AMS medical research review to consider single regulator

by | 12th Aug 2010 | News

The Academy of Medical Sciences (AMS) has launched a second call for evidence in its review of the regulation and governance of medical research in the UK, specifically to consider the possibility of bringing all aspects of medical research under a single regulatory umbrella.

The Academy of Medical Sciences (AMS) has launched a second call for evidence in its review of the regulation and governance of medical research in the UK, specifically to consider the possibility of bringing all aspects of medical research under a single regulatory umbrella.

This idea was floated in the report on the future of ‘arm’s length bodies’ recently published under the new Conservative-Liberal coalition government by the Department of Health. The report fell into line with the government’s wider programme of seeking efficiencies and cost savings in the public sector through rationalisation and stripping out layers of bureaucracy.

A working group chaired by Sir Michael Rawlins, senior fellow of the AMS and chairman of the National Institute for Health and Clinical Excellence, is undertaking the medical research review first announced last March. The initial call for evidence closed on 1 June 2010.

Since then, the Department of Health (DoH) has published its Report on the arm’s-length bodies review (26 July), which referred to the AMS’ deliberations and noted that, as things stand, a number of different arm’s-length bodies in the UK have responsibility for different aspects of research regulation, including granting permissions.

There is a “strong argument” for rationalising this set-up and “creating greater strategic coherence around research by placing responsibility for these different aspects of medical research regulation within one arm’s-length body that would perform a stand-alone technical function as a research regulator”, the report suggested.

This would “streamline the process of gaining permission to undertake medical research, making it more attractive to universities and health institutions”, the report argued. “Moreover, there is potential for a single research regulator to have wider cross-government reach.”

In the light of the Academy of Medical Sciences review, “we will consider legislation

affecting medical research, and the bureaucracy that flows from it, and bring forward

plans for radical simplification”, the report stated.

NRES future

The DoH further proposed that the future of the National Research Ethics Service, the umbrella body for ethics committees in the UK’s National Health Service, should be considered as part of the AMS review of research regulation, “with a view to moving this function into a single research regulatory body”.

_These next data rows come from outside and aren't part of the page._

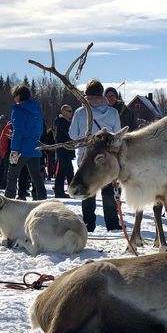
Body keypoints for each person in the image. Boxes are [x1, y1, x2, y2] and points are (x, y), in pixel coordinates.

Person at [69, 79, 121, 231]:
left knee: (87, 191)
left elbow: (72, 135)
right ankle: (112, 224)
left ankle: (88, 225)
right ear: (101, 93)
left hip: (85, 159)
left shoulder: (80, 112)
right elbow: (117, 137)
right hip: (106, 161)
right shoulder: (113, 112)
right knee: (108, 192)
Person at [4, 84, 47, 201]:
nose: (14, 98)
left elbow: (18, 131)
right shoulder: (37, 109)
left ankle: (9, 202)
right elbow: (41, 128)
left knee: (12, 175)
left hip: (21, 148)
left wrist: (14, 150)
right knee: (36, 177)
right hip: (35, 147)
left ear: (18, 96)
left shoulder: (18, 110)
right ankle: (42, 201)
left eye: (14, 95)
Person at [53, 104, 75, 198]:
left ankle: (59, 192)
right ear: (64, 112)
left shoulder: (66, 122)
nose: (71, 113)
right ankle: (73, 191)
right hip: (63, 150)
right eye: (69, 111)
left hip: (66, 150)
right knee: (69, 171)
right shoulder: (62, 122)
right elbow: (70, 134)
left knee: (62, 172)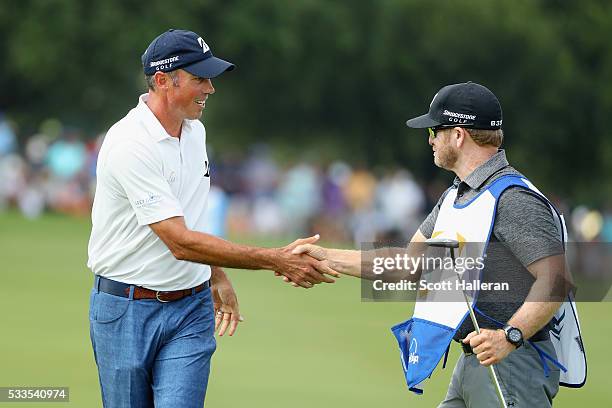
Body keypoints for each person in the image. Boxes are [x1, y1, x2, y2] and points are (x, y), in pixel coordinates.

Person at [87, 29, 338, 408]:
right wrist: (276, 258)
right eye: (199, 78)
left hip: (190, 310)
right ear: (162, 81)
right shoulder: (129, 144)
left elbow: (191, 220)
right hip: (125, 310)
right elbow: (180, 241)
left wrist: (215, 275)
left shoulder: (195, 132)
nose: (210, 88)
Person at [290, 82, 583, 407]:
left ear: (458, 135)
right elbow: (408, 264)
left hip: (510, 363)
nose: (429, 139)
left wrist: (509, 337)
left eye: (435, 130)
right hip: (474, 362)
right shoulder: (455, 195)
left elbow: (557, 280)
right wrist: (326, 256)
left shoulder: (514, 198)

The research regulatory activities of the Human Tissue Authority and Human Fertilisation and Embryology Authority are also within the scope of the AMS review, and “subject to the outcome of that review, there could be significant advantage in consolidating these functions” into a single regulatory body, the report suggested.

All of these points are offered for consideration in the second call for evidence to inform the AMS review. Respondents are invited to submit written evidence by 5pm on 31 August or, failing that, to “notify the Academy by 31 August of their intention to submit evidence and to highlight substantive issues that will form the basis of their submission”.

The final deadline for submissions is 5pm on 14 September 2010. The working group chaired by Sir Michael Rawlins aims to publish its final report and recommendations by the end of the year, subject to approval by the Academy’s Council.